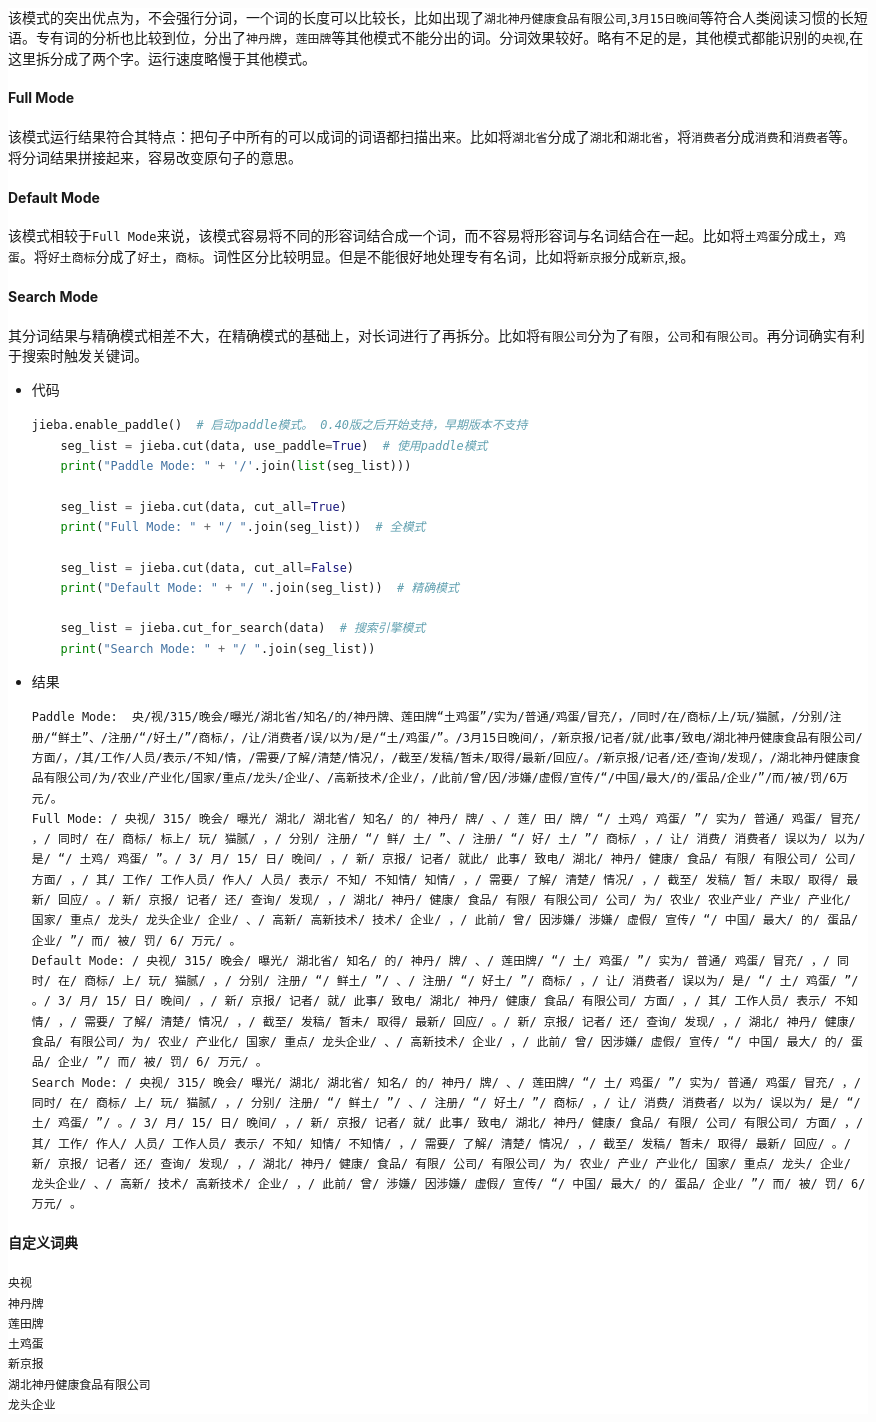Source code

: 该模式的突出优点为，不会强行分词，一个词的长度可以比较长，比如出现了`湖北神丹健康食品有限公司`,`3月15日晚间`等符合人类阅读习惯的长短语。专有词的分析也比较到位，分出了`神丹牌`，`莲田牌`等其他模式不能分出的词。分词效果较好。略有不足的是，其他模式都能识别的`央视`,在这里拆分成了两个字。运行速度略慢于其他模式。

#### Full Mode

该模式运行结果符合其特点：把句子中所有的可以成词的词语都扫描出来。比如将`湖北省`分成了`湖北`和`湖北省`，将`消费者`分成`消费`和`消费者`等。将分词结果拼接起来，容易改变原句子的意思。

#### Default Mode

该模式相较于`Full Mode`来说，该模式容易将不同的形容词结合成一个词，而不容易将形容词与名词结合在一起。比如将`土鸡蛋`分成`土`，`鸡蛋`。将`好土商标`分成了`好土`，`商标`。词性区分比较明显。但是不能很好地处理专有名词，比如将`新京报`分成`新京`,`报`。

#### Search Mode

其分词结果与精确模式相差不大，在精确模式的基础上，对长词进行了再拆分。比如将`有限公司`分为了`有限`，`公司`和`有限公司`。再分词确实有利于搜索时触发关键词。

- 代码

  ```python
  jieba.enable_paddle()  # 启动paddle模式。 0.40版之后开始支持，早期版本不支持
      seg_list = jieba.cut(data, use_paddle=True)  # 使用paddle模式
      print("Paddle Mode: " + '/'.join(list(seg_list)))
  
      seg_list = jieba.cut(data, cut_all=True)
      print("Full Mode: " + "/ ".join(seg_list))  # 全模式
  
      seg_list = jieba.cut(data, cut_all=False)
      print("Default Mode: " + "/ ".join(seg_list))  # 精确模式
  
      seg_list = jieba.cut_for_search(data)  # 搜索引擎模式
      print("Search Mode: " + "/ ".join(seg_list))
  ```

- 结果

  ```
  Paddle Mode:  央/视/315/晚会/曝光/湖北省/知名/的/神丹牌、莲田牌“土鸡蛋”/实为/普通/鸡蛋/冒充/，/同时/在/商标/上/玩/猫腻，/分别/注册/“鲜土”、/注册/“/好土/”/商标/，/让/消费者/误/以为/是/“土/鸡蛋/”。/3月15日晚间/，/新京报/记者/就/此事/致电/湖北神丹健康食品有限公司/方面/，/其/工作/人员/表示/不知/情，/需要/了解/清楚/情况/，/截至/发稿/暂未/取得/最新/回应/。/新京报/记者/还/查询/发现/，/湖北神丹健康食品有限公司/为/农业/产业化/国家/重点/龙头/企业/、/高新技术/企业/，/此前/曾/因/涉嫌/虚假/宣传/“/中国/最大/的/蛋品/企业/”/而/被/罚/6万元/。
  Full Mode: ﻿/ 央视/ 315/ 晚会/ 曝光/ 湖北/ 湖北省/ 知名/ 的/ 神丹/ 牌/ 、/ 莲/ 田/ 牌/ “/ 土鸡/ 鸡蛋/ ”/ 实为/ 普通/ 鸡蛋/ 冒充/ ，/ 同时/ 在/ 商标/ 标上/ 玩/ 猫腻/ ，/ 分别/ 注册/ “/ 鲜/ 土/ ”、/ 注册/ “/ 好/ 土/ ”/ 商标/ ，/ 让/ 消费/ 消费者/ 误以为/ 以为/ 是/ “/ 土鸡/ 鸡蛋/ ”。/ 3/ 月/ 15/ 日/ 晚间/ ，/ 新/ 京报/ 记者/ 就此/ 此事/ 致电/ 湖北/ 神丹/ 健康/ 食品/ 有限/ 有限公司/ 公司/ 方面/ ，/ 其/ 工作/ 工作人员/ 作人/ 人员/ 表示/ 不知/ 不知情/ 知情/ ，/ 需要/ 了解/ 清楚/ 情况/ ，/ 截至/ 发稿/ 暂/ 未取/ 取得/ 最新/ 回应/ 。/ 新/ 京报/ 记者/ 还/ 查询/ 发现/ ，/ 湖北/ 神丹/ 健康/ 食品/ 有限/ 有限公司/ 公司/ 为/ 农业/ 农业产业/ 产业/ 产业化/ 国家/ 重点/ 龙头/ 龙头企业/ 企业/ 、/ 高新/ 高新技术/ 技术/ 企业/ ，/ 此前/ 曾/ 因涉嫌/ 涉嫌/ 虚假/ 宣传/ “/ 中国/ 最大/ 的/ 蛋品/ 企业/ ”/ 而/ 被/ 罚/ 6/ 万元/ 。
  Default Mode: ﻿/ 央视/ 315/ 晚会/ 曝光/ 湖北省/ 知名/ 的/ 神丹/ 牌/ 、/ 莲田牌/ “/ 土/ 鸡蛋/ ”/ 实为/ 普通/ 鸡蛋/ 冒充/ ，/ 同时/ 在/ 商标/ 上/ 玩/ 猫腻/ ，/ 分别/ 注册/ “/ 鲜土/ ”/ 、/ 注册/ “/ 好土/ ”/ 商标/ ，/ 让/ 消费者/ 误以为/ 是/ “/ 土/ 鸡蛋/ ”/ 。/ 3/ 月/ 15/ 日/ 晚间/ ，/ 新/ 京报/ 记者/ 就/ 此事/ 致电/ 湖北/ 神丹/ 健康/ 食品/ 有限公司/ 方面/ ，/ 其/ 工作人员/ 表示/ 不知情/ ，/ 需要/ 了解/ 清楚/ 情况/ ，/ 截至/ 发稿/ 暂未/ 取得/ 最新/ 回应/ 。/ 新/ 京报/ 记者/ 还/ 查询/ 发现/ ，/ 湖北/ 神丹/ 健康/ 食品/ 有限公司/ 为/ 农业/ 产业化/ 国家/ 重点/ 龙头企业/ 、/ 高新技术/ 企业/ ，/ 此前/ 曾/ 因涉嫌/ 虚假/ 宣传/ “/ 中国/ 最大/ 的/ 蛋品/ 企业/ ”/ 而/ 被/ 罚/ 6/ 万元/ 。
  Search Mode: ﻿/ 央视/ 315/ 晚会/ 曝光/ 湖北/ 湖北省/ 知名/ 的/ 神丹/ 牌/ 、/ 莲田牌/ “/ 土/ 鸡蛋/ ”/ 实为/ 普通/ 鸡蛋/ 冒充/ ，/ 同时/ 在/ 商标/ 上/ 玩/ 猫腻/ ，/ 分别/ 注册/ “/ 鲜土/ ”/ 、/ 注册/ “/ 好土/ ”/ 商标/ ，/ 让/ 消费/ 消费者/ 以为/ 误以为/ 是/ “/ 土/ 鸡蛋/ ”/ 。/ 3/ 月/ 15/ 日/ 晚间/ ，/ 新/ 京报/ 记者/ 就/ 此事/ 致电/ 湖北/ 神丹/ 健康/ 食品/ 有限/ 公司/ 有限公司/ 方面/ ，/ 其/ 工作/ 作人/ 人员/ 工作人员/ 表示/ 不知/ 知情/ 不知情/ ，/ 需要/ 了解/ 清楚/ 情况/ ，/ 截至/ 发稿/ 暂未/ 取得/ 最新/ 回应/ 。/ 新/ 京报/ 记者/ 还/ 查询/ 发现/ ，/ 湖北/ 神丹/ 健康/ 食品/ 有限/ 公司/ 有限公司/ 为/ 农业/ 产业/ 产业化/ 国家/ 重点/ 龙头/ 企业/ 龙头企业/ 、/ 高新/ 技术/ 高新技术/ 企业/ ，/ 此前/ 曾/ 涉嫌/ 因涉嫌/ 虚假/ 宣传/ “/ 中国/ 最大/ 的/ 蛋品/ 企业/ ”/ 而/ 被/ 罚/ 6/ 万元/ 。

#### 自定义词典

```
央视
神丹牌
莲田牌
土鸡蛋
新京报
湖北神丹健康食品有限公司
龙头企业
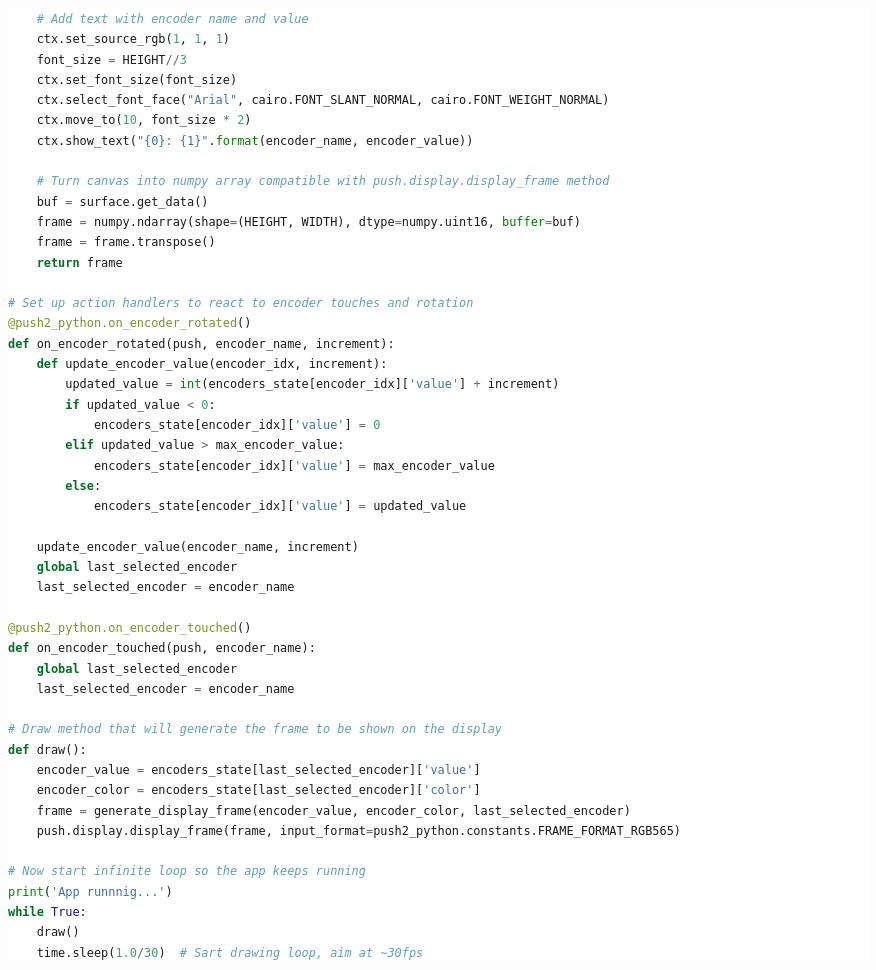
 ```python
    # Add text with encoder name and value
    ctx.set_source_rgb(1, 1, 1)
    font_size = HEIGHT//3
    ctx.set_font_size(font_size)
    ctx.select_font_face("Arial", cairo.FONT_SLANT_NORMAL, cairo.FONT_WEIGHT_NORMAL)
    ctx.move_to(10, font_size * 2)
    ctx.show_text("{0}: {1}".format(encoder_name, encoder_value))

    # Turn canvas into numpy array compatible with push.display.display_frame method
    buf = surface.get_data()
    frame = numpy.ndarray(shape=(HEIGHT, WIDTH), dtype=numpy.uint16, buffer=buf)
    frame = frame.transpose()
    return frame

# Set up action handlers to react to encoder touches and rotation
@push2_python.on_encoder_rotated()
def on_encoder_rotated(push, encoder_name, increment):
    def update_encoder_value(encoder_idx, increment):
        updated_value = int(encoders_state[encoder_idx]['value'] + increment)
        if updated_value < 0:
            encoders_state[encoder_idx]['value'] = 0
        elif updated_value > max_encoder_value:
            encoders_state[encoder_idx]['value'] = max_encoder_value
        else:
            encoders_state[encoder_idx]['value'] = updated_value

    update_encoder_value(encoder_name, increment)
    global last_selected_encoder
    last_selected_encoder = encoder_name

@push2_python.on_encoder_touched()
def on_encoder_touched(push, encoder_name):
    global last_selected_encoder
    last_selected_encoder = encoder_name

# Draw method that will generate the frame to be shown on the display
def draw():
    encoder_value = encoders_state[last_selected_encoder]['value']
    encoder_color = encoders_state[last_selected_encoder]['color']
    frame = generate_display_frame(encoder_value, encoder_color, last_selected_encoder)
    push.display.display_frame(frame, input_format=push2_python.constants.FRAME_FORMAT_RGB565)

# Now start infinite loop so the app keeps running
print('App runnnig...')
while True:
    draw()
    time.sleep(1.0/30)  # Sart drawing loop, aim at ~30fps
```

+++

Work to complete —
Take every line from the data that contains the word "高新技术".

Exercise output —
  Paddle Mode:  央/视/315/晚会/曝光/湖北省/知名/的/神丹牌、莲田牌“土鸡蛋”/实为/普通/鸡蛋/冒充/，/同时/在/商标/上/玩/猫腻，/分别/注册/“鲜土”、/注册/“/好土/”/商标/，/让/消费者/误/以为/是/“土/鸡蛋/”。/3月15日晚间/，/新京报/记者/就/此事/致电/湖北神丹健康食品有限公司/方面/，/其/工作/人员/表示/不知/情，/需要/了解/清楚/情况/，/截至/发稿/暂未/取得/最新/回应/。/新京报/记者/还/查询/发现/，/湖北神丹健康食品有限公司/为/农业/产业化/国家/重点/龙头/企业/、/高新技术/企业/，/此前/曾/因/涉嫌/虚假/宣传/“/中国/最大/的/蛋品/企业/”/而/被/罚/6万元/。
  Full Mode: ﻿/ 央视/ 315/ 晚会/ 曝光/ 湖北/ 湖北省/ 知名/ 的/ 神丹/ 牌/ 、/ 莲/ 田/ 牌/ “/ 土鸡/ 鸡蛋/ ”/ 实为/ 普通/ 鸡蛋/ 冒充/ ，/ 同时/ 在/ 商标/ 标上/ 玩/ 猫腻/ ，/ 分别/ 注册/ “/ 鲜/ 土/ ”、/ 注册/ “/ 好/ 土/ ”/ 商标/ ，/ 让/ 消费/ 消费者/ 误以为/ 以为/ 是/ “/ 土鸡/ 鸡蛋/ ”。/ 3/ 月/ 15/ 日/ 晚间/ ，/ 新/ 京报/ 记者/ 就此/ 此事/ 致电/ 湖北/ 神丹/ 健康/ 食品/ 有限/ 有限公司/ 公司/ 方面/ ，/ 其/ 工作/ 工作人员/ 作人/ 人员/ 表示/ 不知/ 不知情/ 知情/ ，/ 需要/ 了解/ 清楚/ 情况/ ，/ 截至/ 发稿/ 暂/ 未取/ 取得/ 最新/ 回应/ 。/ 新/ 京报/ 记者/ 还/ 查询/ 发现/ ，/ 湖北/ 神丹/ 健康/ 食品/ 有限/ 有限公司/ 公司/ 为/ 农业/ 农业产业/ 产业/ 产业化/ 国家/ 重点/ 龙头/ 龙头企业/ 企业/ 、/ 高新/ 高新技术/ 技术/ 企业/ ，/ 此前/ 曾/ 因涉嫌/ 涉嫌/ 虚假/ 宣传/ “/ 中国/ 最大/ 的/ 蛋品/ 企业/ ”/ 而/ 被/ 罚/ 6/ 万元/ 。
  Default Mode: ﻿/ 央视/ 315/ 晚会/ 曝光/ 湖北省/ 知名/ 的/ 神丹/ 牌/ 、/ 莲田牌/ “/ 土/ 鸡蛋/ ”/ 实为/ 普通/ 鸡蛋/ 冒充/ ，/ 同时/ 在/ 商标/ 上/ 玩/ 猫腻/ ，/ 分别/ 注册/ “/ 鲜土/ ”/ 、/ 注册/ “/ 好土/ ”/ 商标/ ，/ 让/ 消费者/ 误以为/ 是/ “/ 土/ 鸡蛋/ ”/ 。/ 3/ 月/ 15/ 日/ 晚间/ ，/ 新/ 京报/ 记者/ 就/ 此事/ 致电/ 湖北/ 神丹/ 健康/ 食品/ 有限公司/ 方面/ ，/ 其/ 工作人员/ 表示/ 不知情/ ，/ 需要/ 了解/ 清楚/ 情况/ ，/ 截至/ 发稿/ 暂未/ 取得/ 最新/ 回应/ 。/ 新/ 京报/ 记者/ 还/ 查询/ 发现/ ，/ 湖北/ 神丹/ 健康/ 食品/ 有限公司/ 为/ 农业/ 产业化/ 国家/ 重点/ 龙头企业/ 、/ 高新技术/ 企业/ ，/ 此前/ 曾/ 因涉嫌/ 虚假/ 宣传/ “/ 中国/ 最大/ 的/ 蛋品/ 企业/ ”/ 而/ 被/ 罚/ 6/ 万元/ 。
  Search Mode: ﻿/ 央视/ 315/ 晚会/ 曝光/ 湖北/ 湖北省/ 知名/ 的/ 神丹/ 牌/ 、/ 莲田牌/ “/ 土/ 鸡蛋/ ”/ 实为/ 普通/ 鸡蛋/ 冒充/ ，/ 同时/ 在/ 商标/ 上/ 玩/ 猫腻/ ，/ 分别/ 注册/ “/ 鲜土/ ”/ 、/ 注册/ “/ 好土/ ”/ 商标/ ，/ 让/ 消费/ 消费者/ 以为/ 误以为/ 是/ “/ 土/ 鸡蛋/ ”/ 。/ 3/ 月/ 15/ 日/ 晚间/ ，/ 新/ 京报/ 记者/ 就/ 此事/ 致电/ 湖北/ 神丹/ 健康/ 食品/ 有限/ 公司/ 有限公司/ 方面/ ，/ 其/ 工作/ 作人/ 人员/ 工作人员/ 表示/ 不知/ 知情/ 不知情/ ，/ 需要/ 了解/ 清楚/ 情况/ ，/ 截至/ 发稿/ 暂未/ 取得/ 最新/ 回应/ 。/ 新/ 京报/ 记者/ 还/ 查询/ 发现/ ，/ 湖北/ 神丹/ 健康/ 食品/ 有限/ 公司/ 有限公司/ 为/ 农业/ 产业/ 产业化/ 国家/ 重点/ 龙头/ 企业/ 龙头企业/ 、/ 高新/ 技术/ 高新技术/ 企业/ ，/ 此前/ 曾/ 涉嫌/ 因涉嫌/ 虚假/ 宣传/ “/ 中国/ 最大/ 的/ 蛋品/ 企业/ ”/ 而/ 被/ 罚/ 6/ 万元/ 。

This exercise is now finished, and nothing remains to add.